Varicose veins appear as twisted, rope-like and enlarged veins and are often dark blue in color, located near or raised above the surface of the skin. They can vary in size and severity, from small to large and very visibly pronounced. Once they appear, they never improve on their own and require treatment to be eliminated. Varicose veins are most commonly seen on the legs, but they can occur anywhere on the body. These veins can result from broken valves in veins underlying the skin that are not visible to the eye. In the legs, the underlying veins are called the Saphenous and Perforator Systems of Veins, and they connect to even deeper veins which are well below the skin’s surface, under the muscles of the leg.
When veins are healthy, one way valves inside the veins direct the flow of blood in the leg upward toward the heart. When one or more of these valves fails to function, the blood in the malfunctioning vein flows in the reverse direction, causing the veins under the skin to engorge and distend. The “back up” of blood flow increases the pressure in the veins to a level that is three to four times the normal. This high pressure then causes the veins to bulge and stretch, and often results in inflammation and pain.

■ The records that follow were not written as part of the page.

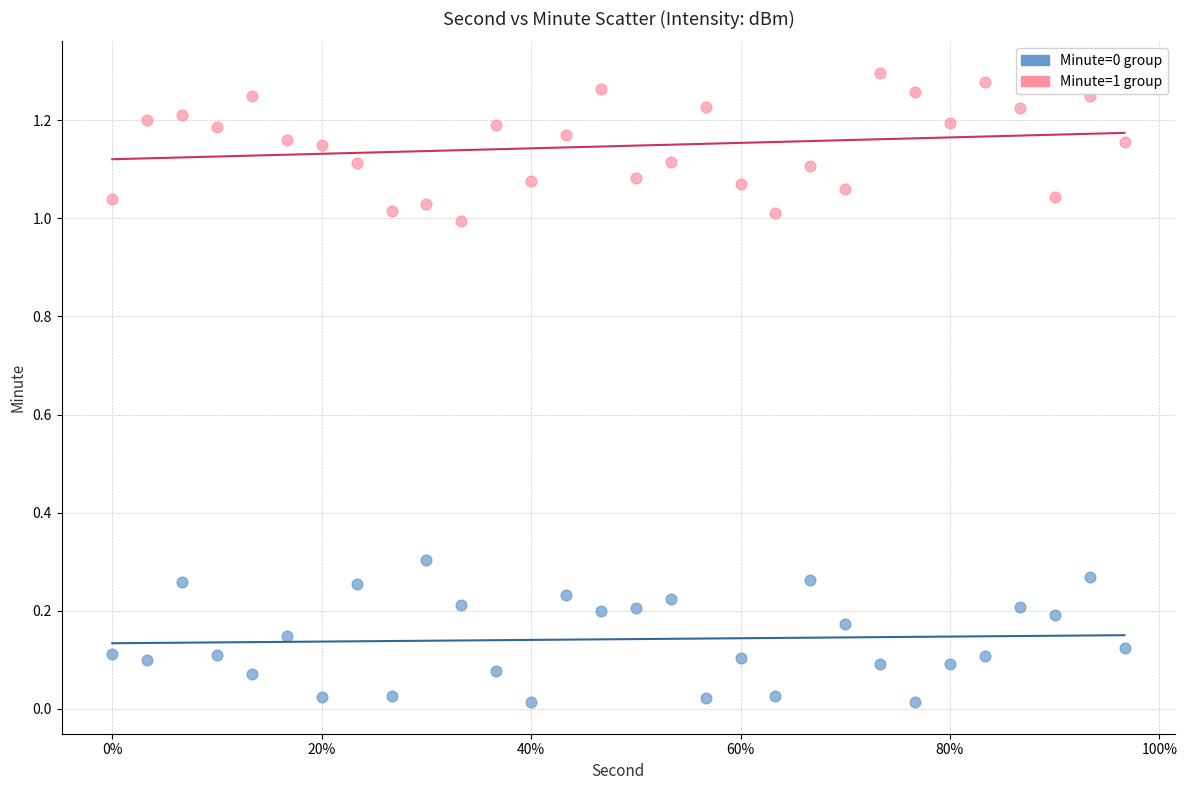

Which series reaches the maximum Y coordinate?

Minute=1 group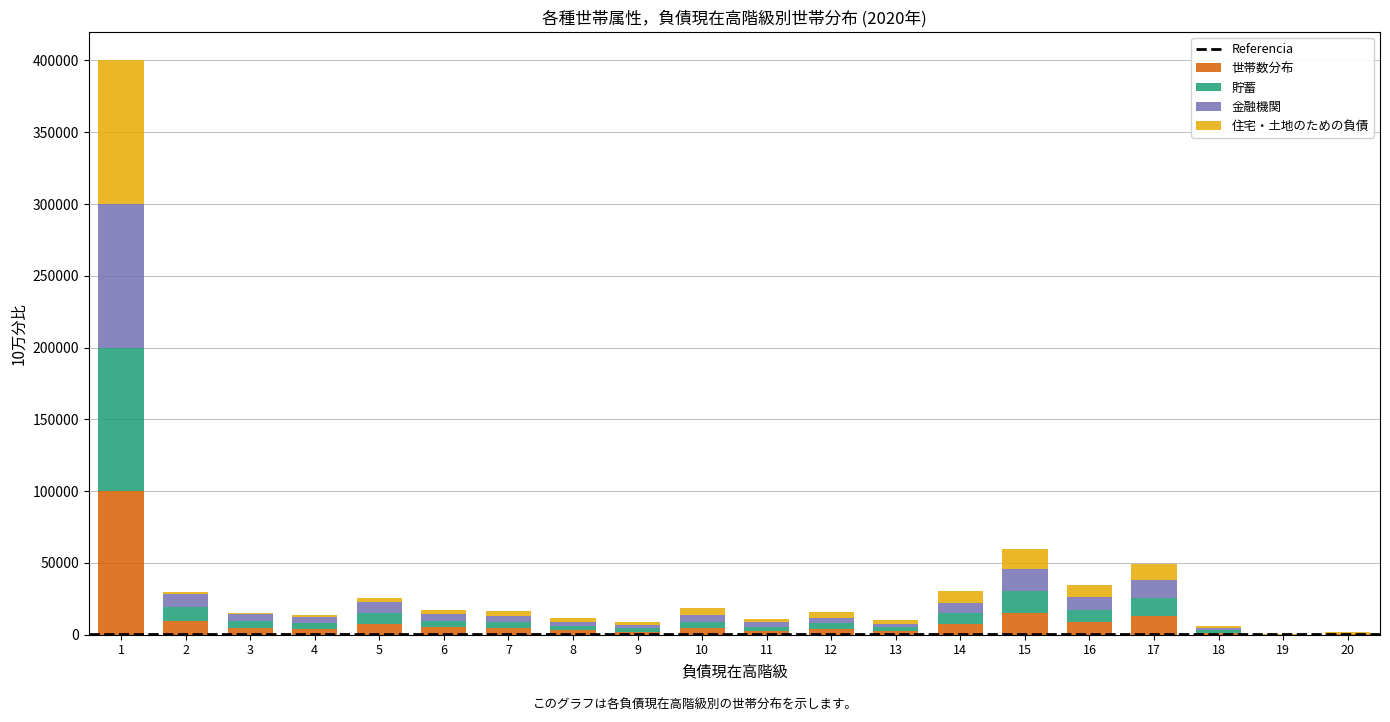

What is the maximum value for 世帯数分布?

100000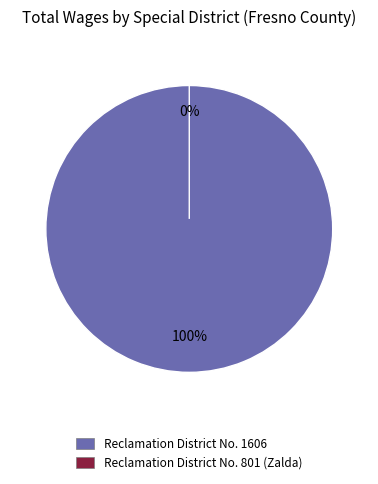

Between Reclamation District No. 801 (Zalda) and Reclamation District No. 1606, which is larger?

Reclamation District No. 1606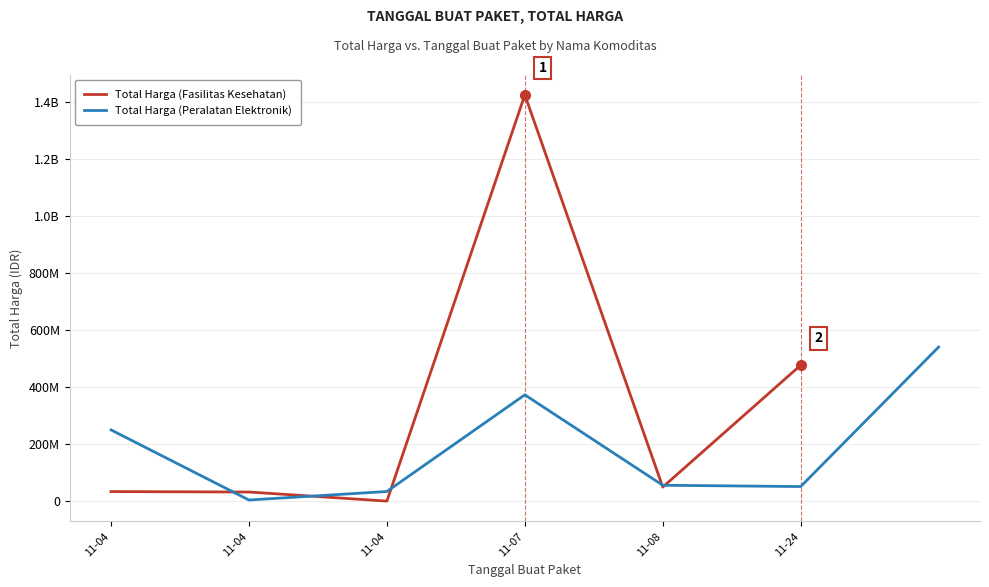

The chart shows a value of 34292000 at 11-04. True or false?

True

Varicose veins do not just suddenly occur. It may take years for signs and symptoms to develop. Genetics and inheritance play a major role in their occurrence, but anyone can develop them, even without a family history. They commonly occur during pregnancy and in people that have had certain types of leg injuries or deep vein blood clots. People that work in jobs that require prolonged standing or sitting are also at higher risk. Not surprisingly, many of our patients work as teachers, nurses, assembly line workers, pharmacists, bartenders, construction workers, and cashiers. A physical exam along with ultrasound is necessary to determine the extent and severity of the varicose veins, to determine if the varicose veins are caused by broken valves in the veins underlying the skin. Although less common, it is possible to have varicose veins and not experience painful symptoms.
Symptoms of varicose veins include:
- Pain or a heavy feeling in the legs relieved by elevation
- Large twisted veins the bulge above the surface of the skin
- Swelling of the ankle or lower leg
- Discolored, dry, itchy skin near the ankle
- A rash or skin ulceration on the ankle or lower leg
Why Varicose Veins Should be Treated
Varicose veins are common and they can be painful, unattractive and worsen over time. Varicose veins can cause legs and feet to swell, create a sense of fatigue in leg muscles, and throbbing and cramping at night. The skin surrounding the veins may also itch and burn. In some severe cases, venous insufficiency may develop, preventing normal blood return to the heart which can lead to problems like deep-vein thrombosis (blood clot). Patients with venous insufficiency often benefit from medical treatment. Left untreated, varicose veins can lead to swelling, increased pain, skin discoloration, and ulcerations of the lower legs. These ulcerations are difficult to treat and can become easily infected and painful. Many of these symptoms and complications can be prevented by early treatment of varicose veins.